Upacara pembukaan TMMD ini mengusung tema “Dengan Semangat TMMD Mewujudkan Pemerataan Pembangunan dan Ketahanan Nasional di Wilayah.” Hadir dalam kegiatan ini Komandan Korem 141 Toddopuli, Brigjen TNI Andre Clift Rumbayan, S.Sos, M.M., bersama jajaran Forkopimda, kepala OPD, tokoh masyarakat, serta para kepala desa se-Kabupaten Bantaeng.
Dalam amanatnya, Bupati Uji Nurdin menyampaikan apresiasi setinggi-tingginya kepada jajaran TNI atas kontribusi nyata mereka dalam mempercepat pembangunan desa. Ia menyebut, TMMD merupakan bentuk nyata sinergitas antara TNI dan masyarakat dalam mewujudkan desa yang mandiri dan sejahtera.
“Semangat dan kerja keras TNI semoga menjadi inspirasi bagi seluruh lapisan masyarakat untuk ikut terlibat aktif membangun desa, meningkatkan kesejahteraan, dan memperkuat kebersamaan antara rakyat dan aparat negara,” ujarnya.
Uji Nurdin menegaskan, keberadaan TMMD menjadi penting di tengah tantangan global saat ini. Ia menilai, peran TNI bukan hanya menjaga kedaulatan, tetapi juga menjadi mitra strategis dalam pembangunan, sesuai semangat “TNI dari rakyat, oleh rakyat, dan untuk rakyat.”
Pemerintah Kabupaten Bantaeng, lanjut Uji, berkomitmen penuh mendukung program TMMD, termasuk dalam penyediaan sumber daya dan fasilitasi agar program berjalan optimal. Ia juga mengajak seluruh warga untuk menjadikan momentum ini sebagai ajang memperkuat semangat gotong royong dalam membangun desa.
“InsyaAllah, melalui kebersamaan dan gotong royong, tidak ada hambatan yang tidak bisa kita atasi bersama. Mari kita jadikan TMMD ini sebagai tonggak kemajuan desa-desa kita,” tegasnya.

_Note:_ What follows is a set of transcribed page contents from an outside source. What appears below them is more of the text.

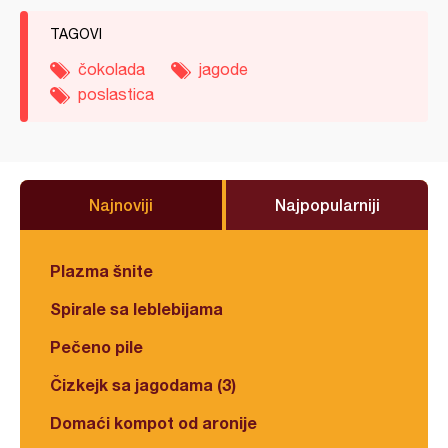
TAGOVI
čokolada
jagode
poslastica
Najnoviji
Najpopularniji
Plazma šnite
Spirale sa leblebijama
Pečeno pile
Čizkejk sa jagodama (3)
Domaći kompot od aronije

Sementara itu, Dandim 1410/Bantaeng, Letkol Inf Eka Agus Indarta selaku Dansatgas TMMD ke-124 menyampaikan, kegiatan TMMD tahun ini mencakup sasaran fisik dan non-fisik. Sasaran fisik meliputi pembuatan embung ukuran 50×30 meter, rehab rumah tidak layak huni (RTLH) 1 unit, rehab MCK/masjid 1 unit, dan pembangunan 5 unit sumur bor. Sedangkan kegiatan non-fisik meliputi penyuluhan wawasan kebangsaan, pertanian, dan kesehatan.
Usai upacara, rombongan Bupati dan Danrem bersama Forkopimda melakukan peninjauan langsung ke lokasi sasaran TMMD di Dusun Jannayah, Desa Barua. Mereka meninjau lokasi pembuatan embung, pembangunan RTLH, hingga rehab MCK dan masjid.
Turut hadir dalam kegiatan ini antara lain Kapolres Bantaeng AKBP Nur Prasetyantoro Wira Utomo, Kajari Bantaeng Satria Abdi, Ketua PN Bantaeng Abd. Basyir, para kepala OPD, Ketua Persit KCK Cab. XXVII Bantaeng Mayor Caj (K) Mery Astuti, serta tokoh masyarakat dan jajaran pemerintahan Kecamatan Eremerasa.